Monitor Reading Guarantee for cost, fairness and results impact


Ohio Gov. John Kasich’s Third Grade Reading Guarantee is evolving into one of this state’s most contentious programs in public education. A polarizing range of views spans the initiative to require all Ohio third-graders to attain a basic level of reading skills before advancing to fourth grade.

Ed FitzGerald, Democratic nominee for governor in this fall’s general election, says the guarantee “will end up being a disaster.”

State Superintendent of Public Instruction Richard Ross predicts that people will look back on it as a turning point in Ohio education because it empowers children to succeed.

The truth about the guarantee’s potential likely lies somewhere in between those two extremes.

On the up side, the requirement holds hope of ending the practice of “social promotion” in which students with inadequate reading skills are advanced along in assembly-line fashion to a higher grade level unprepared for the challenges it presents. Too often, that cycle results in producing dropouts and all of the lifelong social ills that accompany that status.

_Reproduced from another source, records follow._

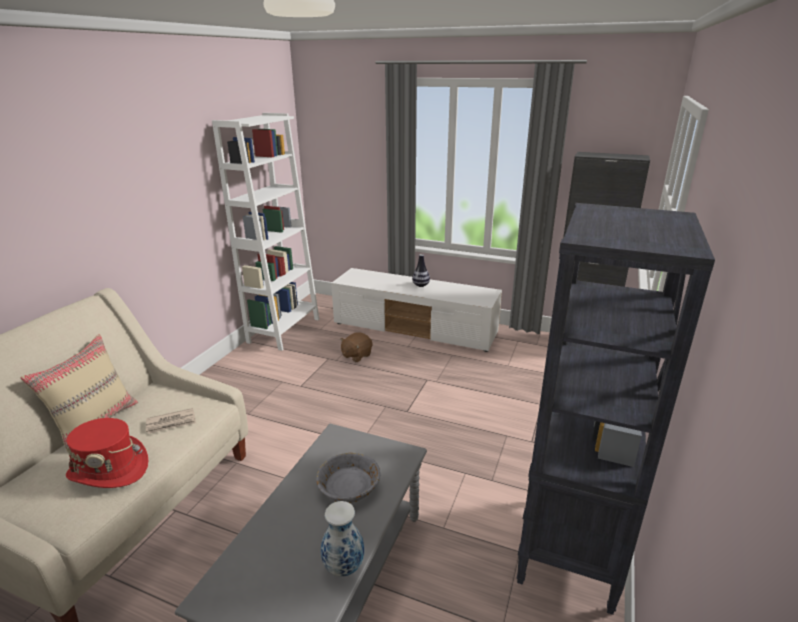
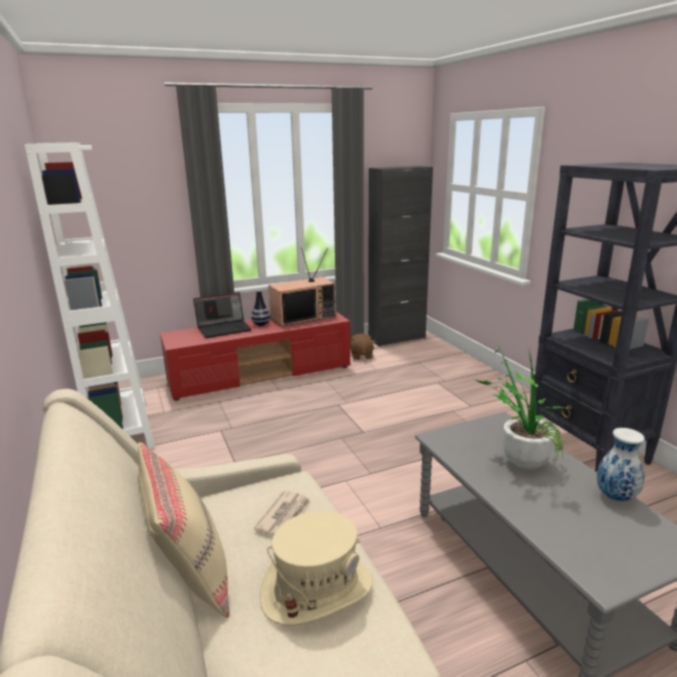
camera: 45 degrees left, 5 degrees down
red hat [66,418,148,488] -> beige hat [260,511,373,626]
grey bowl [316,452,381,503] -> potted plant [475,343,564,469]
white tv stand [331,268,502,352] -> red tv stand [160,311,350,401]
brown plush toy [340,332,372,362] -> brown plush toy moved to [350,333,375,360]
none -> laptop [193,292,252,338]
none -> television [268,248,336,327]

On the down side, critics raise justifiable concerns about its costs, its fairness and its philosophical underpinnings.

ANOTHER UNFUNDED MANDATE

Clearly, the Third Grade Reading Guarantee does not come without a hefty price tag for weary Ohio taxpayers. Some assail it as another example of state government pushing costly programs onto local school districts without adequate resources to give it a fighting chance at success. Unlike Florida that invested $1 billion in its similar Third Grade Reading Guarantee program, Ohio doled out a very small fraction of that amount in its first year.

The largely unfunded mandate therefore will present local school administrators with a bevy of new expenses in its requirements that students held back receive at least 90 minutes of specialized reading instruction daily and ample opportunities for intervention specialists outside the classroom. Districts struggling to make ends meet in the face of decreased state support and increased voter backlash against additional local taxes face significant hurdles.

On fairness grounds, the guarantee, as currently written, fails the test of equal educational opportunities for all students that we celebrate this month on the 60th anniversary of the landmark Brown v. Board of Education Supreme Court decision. The guarantee excludes students attending private schools on taxpayer-funded vouchers. But that exclusion, which essentially tells private-school students that they are undeserving of high-intensity guidance in reading, can be fixed easily. That loophole is corrected in House Bill 487, which the state Senate should adopt quickly and send to the governor for expeditious enactment.

On broader grounds, many challenge the basic premise of the program. A growing Facebook movement in Ohio, titled “Ohio’s Third Grade Reading Guarantee Is Failing Our Children,” casts doubts on whether the program will increase graduation rates. Some argue the many thousands of additional schoolchildren left behind from fourth grade will inflict a long-lasting stigma that ultimately will increase dropout rates. Others challenge the wisdom of using standardized testing as the key determinant of success or failure.

All of these questions and concerns deserve attention. State education leaders must ensure the program is fully monitored, and state legislators must ensure that it is adequately funded. Local school leaders must plan every detail of its implementation carefully and with students’ achievement first and foremost in mind. Parents, too, must play a role in working with schools and their children to maximize results.

Clearly, there will be bumps in the road during this first full year of implementation. But the program deserves a fighting chance to work as it is intended. In Florida, reading comprehension levels have increased dramatically as a direct result of the guarantee. Ohio students deserve that same shot at success.